Sunday, January 10, 2016

You Say Tomato and I Say Does It Really Matter?

Life on Earth has existed for about 570-million years. This is broken down into three main eras, each of which is subdivided into geological epochs.

The current era, the Cenozoic, has lasted about 65-million years. You (probably) and I (certainly) were born the the Holocene epoch. That has occupied the last 12,000 years which coincides nicely with the advent of human civilization. It was the Holocene's incredibly mild climate that was instrumental to our development of civilization-building agriculture.

As epochs go, however, the Holocene has been incredibly brief. Most epochs spanned many millions of years. The Holocene just twelve thousand although, but for us, humankind, it too might have gone on for millions of years. However we, mankind, have brought the Holocene to an abrupt and remarkably premature end.

We are the first species to create a geological epoch and, fittingly, it's named the Anthropocene - the epoch of Man.

Science, despite what some critics claim to the contrary, is reluctant to come to fast conclusions.  Conservatives should appreciate science because it is, in many ways, extremely conservative which, curiously, is what most infuriates Conservatives. Odd, isn't it?

It's this conservative reticence that has led to disagreement as to whether mankind has transformed the world, shifting it from the Holocene to this new Anthropocene. That question is therefore being put to the International Commission on Stratigraphy, which describes itself as "The International Commission on Stratigraphy is the largest and oldest constituent scientific body in the International Union of Geological Sciences (IUGS). Its primary objective is to precisely define global units (systems, series, and stages) of the International Chronostratigraphic Chart that, in turn, are the basis for the units (periods, epochs, and age) of the International Geologic Time Scale; thus setting global standards for the fundamental scale for expressing the history of the Earth."

When the greatest stratigraphologists convene later this year they will consider a new study by an international team of scientists that seems to support the Anthropocene theory.

The new study provides one of the strongest cases yet that from the amount of concrete mankind uses in building to the amount of plastic rubbish dumped in the oceans, Earth has entered a new geological epoch.

“We could be looking here at a stepchange from one world to another that justifies being called an epoch,” said Dr Colin Waters, principal geologist at the British Geological Survey and an author on the study published in Science on Thursday.

“What this paper does is to say the changes are as big as those that happened at the end of the last ice age . This is a big deal.”

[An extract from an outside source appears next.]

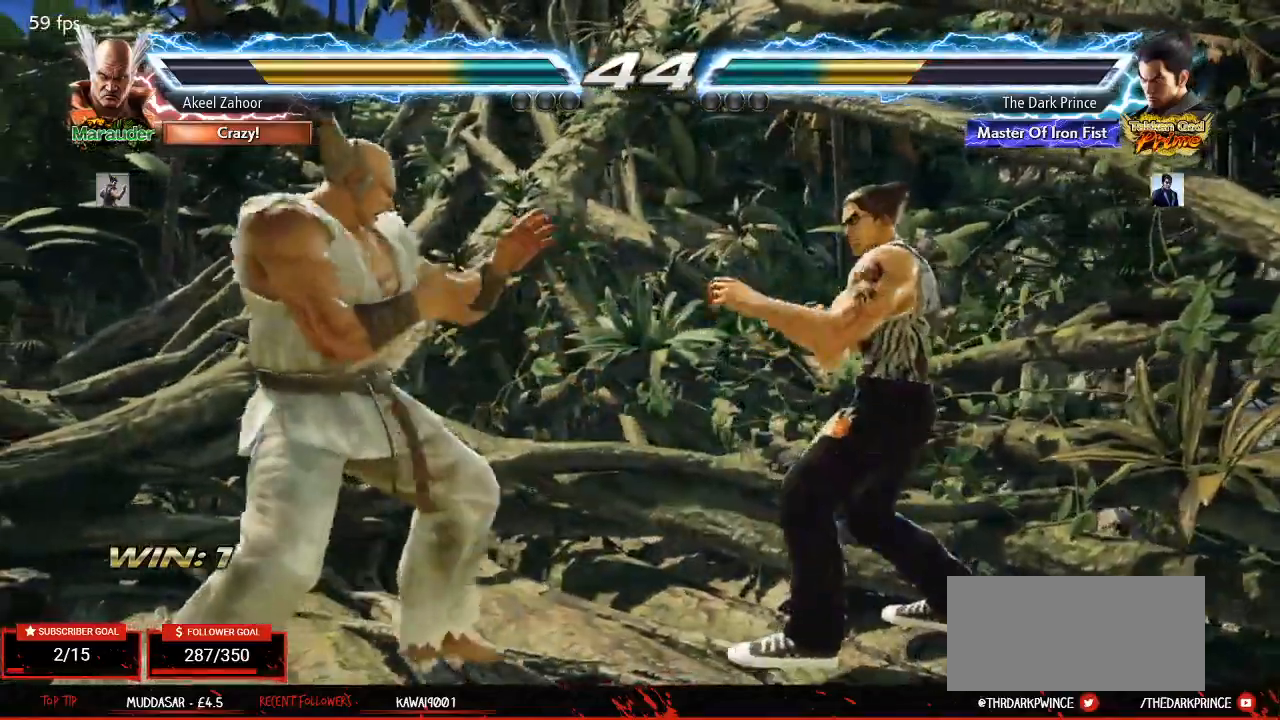
{"dt_ms": 500, "buttons": [], "left_stick": "center", "events": [[67, "left_stick", "down"], [133, "left_stick", "center"], [267, "left_stick", "right"], [467, "left_stick", "center"]]}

...The study says that accelerating technological change, and a growth in population and consumption have driven the move into the Anthropocene, which advocates of the concept suggest started around the middle of the 20th century.

“We are becoming a major geological force, and that’s something that really has happened since we had that technological advance after the second world war. Before that it was horse and cart transporting stuff around the planet, it was low key, nothing was happening particularly dramatically,” said Waters.

...Waters said that if the ICS was to formally vote in favour of making the Anthropocene an official epoch, its significance to the wider world would be in conveying the scale of what humanity is doing to the Earth.

Does triggering a mass extinction of life on Earth, the sixth in nearly 600-million years, qualify as tipping the world into a new geological epoch? That sounds as much a philosophical question as a scientific problem. Does it matter? The impacts of our actions matter and on a massively mortal scale.